London is set for more sweltering weather after the UK saw its hottest-ever day in May on a scorching bank holiday Monday.
Temperatures at Kew Gardens reached 34.8C on Monday, surpassing the all-time record for May. The previous record of 33.3C was set in August 2019.
The mercury reached the high on a third consecutive day of 28C or higher in London, marking the beginning of a heatwave.
The hot weather is forecast to continue into Tuesday, and temperatures could push above 35C in parts of the capital.
Parts of central and southern England could even see highs of 36C.
Cooler weather is expected for the rest of the week, but London is still expected to see highs of 24C on Wednesday.
Amber heat health alerts are in place for London, the South East, the east of England, East Midlands and West Midlands.

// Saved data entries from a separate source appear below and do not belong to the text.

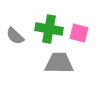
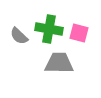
gray semicircle: moved 4 px right
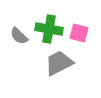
gray trapezoid: rotated 28 degrees counterclockwise
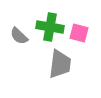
green cross: moved 1 px right, 2 px up
gray trapezoid: moved 1 px right, 1 px down; rotated 124 degrees clockwise
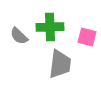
green cross: rotated 12 degrees counterclockwise
pink square: moved 8 px right, 4 px down
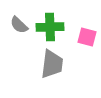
gray semicircle: moved 11 px up
gray trapezoid: moved 8 px left
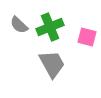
green cross: rotated 20 degrees counterclockwise
gray trapezoid: rotated 36 degrees counterclockwise
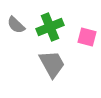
gray semicircle: moved 3 px left
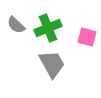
green cross: moved 2 px left, 1 px down
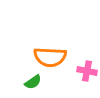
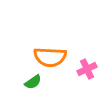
pink cross: moved 2 px up; rotated 36 degrees counterclockwise
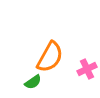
orange semicircle: rotated 64 degrees counterclockwise
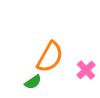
pink cross: moved 1 px left, 1 px down; rotated 18 degrees counterclockwise
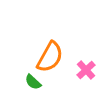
green semicircle: rotated 78 degrees clockwise
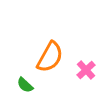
green semicircle: moved 8 px left, 3 px down
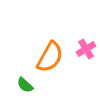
pink cross: moved 21 px up; rotated 12 degrees clockwise
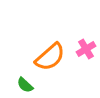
orange semicircle: rotated 20 degrees clockwise
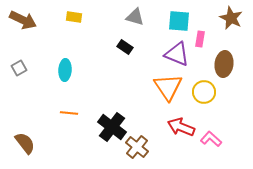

The alerts, which will remain in place until 5pm on Wednesday, mean there is likely to be “a rise in deaths, particularly among those aged 65 and over or with health conditions” and increased demand on all health and social care services, according to the UKHSA website.
The provisional reading at Kew Gardens, south-west London, broke the highest May temperature that, until Monday, stood at 32.8C reached in 1922 and 1944, the Met Office said at around 5pm.
Temperature records are usually broken by just tenths of a degree.
It is also 10C to 15C hotter than average for much of the UK, the forecasters’ senior meteorologist Greg Dewhurst reported.
If validated, the latest record means seven of the 12 monthly highs have been set since 2003, the Met Office said.
It listed 12 locations where the record was topped on Monday, ranging from Suffolk to Berkshire to Warwickshire.
A previous study by the forecasters found breaking that record “is around three times more likely now in our current climate than it would have been in a natural climate not impacted by greenhouse gas emissions.”
This means that the once one-in-a-hundred year event is now a one-in-33 event, it said.
“We see these changes happening so much more dramatically,” Mr Dewhurst said on Monday morning, adding that climate change is boosting the heat.
“In the past, heatwaves built and built and built and built over days and days and days – these now just develop so quickly.
“It’s huge sort of swinging temperatures, and obviously records being broken by day and by night, so it just shows sort of how extreme the weather can change, and how quickly it can change, as well.”
As a result of climate change, all meteorological models are predicting “more extreme heat, more extreme weather events” and “hotter, drier summers – wetter, windier winters”, he added.